**Directive**
Transcribe exactly the lines from the one containing "hfov_deg: 61.7" through the end of the data, both included. Leave out pictures.

**Data**
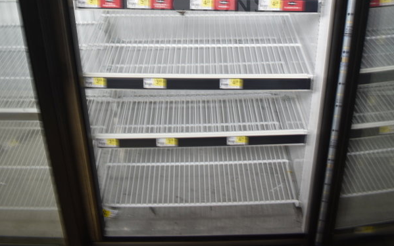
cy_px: -32
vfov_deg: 27.6
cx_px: 198
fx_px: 451
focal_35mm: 42
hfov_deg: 47.2
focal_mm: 18
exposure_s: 1/30
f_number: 3.5
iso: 200
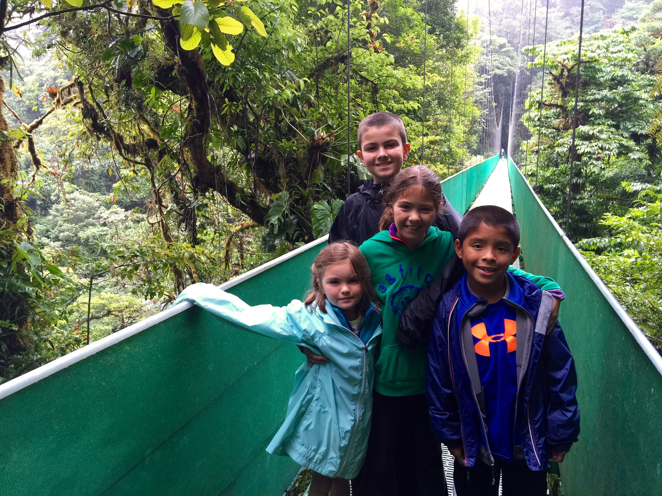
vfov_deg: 48.2
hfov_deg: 61.7
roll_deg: +0.0
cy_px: 248
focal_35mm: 29
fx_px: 555
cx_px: 331
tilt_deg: -10.2
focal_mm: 4.15
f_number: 2.2
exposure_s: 1/40
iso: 32
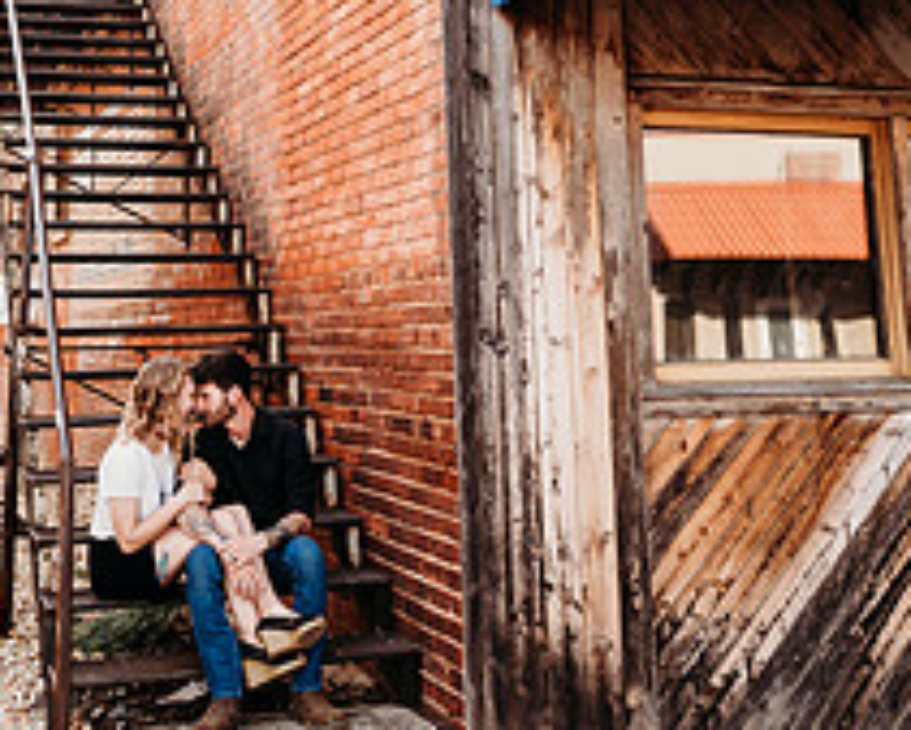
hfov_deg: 38.7
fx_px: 1295
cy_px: 43
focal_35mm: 48
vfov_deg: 29.8
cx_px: 380
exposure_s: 1/500
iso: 100
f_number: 2.8
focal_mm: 24
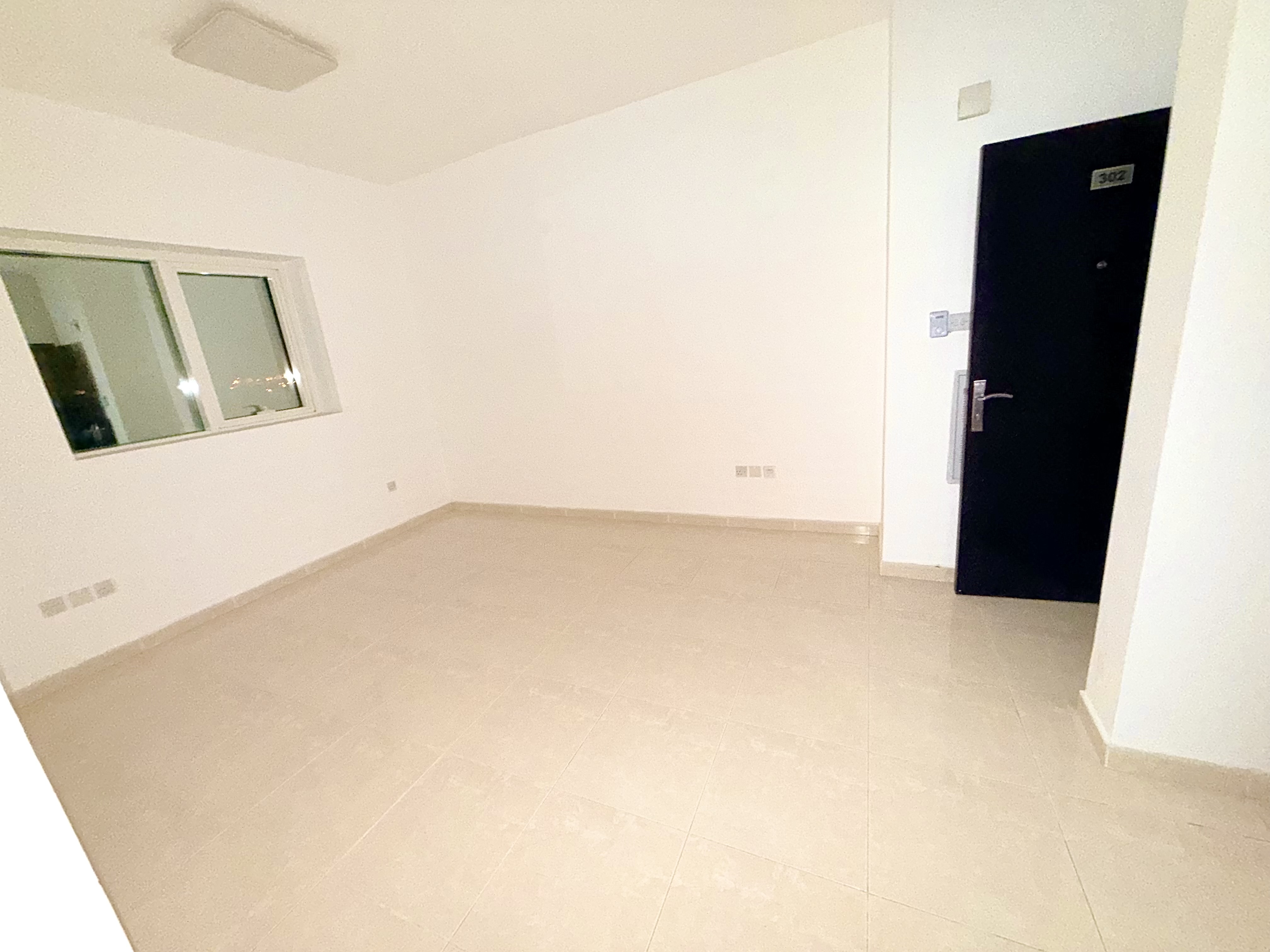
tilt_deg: -14.3
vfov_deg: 85.7
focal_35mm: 14
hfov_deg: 102.1
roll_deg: +6.1
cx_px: 635
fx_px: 514
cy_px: 476
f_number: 2.2
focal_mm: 2.22
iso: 200
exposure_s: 1/18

**Expected answer**
hfov_deg: 61.7
roll_deg: +0.0
cy_px: 248
focal_35mm: 29
fx_px: 555
cx_px: 331
tilt_deg: -10.2
focal_mm: 4.15
f_number: 2.2
exposure_s: 1/40
iso: 32
hfov_deg: 38.7
fx_px: 1295
cy_px: 43
focal_35mm: 48
vfov_deg: 29.8
cx_px: 380
exposure_s: 1/500
iso: 100
f_number: 2.8
focal_mm: 24
tilt_deg: -14.3
vfov_deg: 85.7
focal_35mm: 14
hfov_deg: 102.1
roll_deg: +6.1
cx_px: 635
fx_px: 514
cy_px: 476
f_number: 2.2
focal_mm: 2.22
iso: 200
exposure_s: 1/18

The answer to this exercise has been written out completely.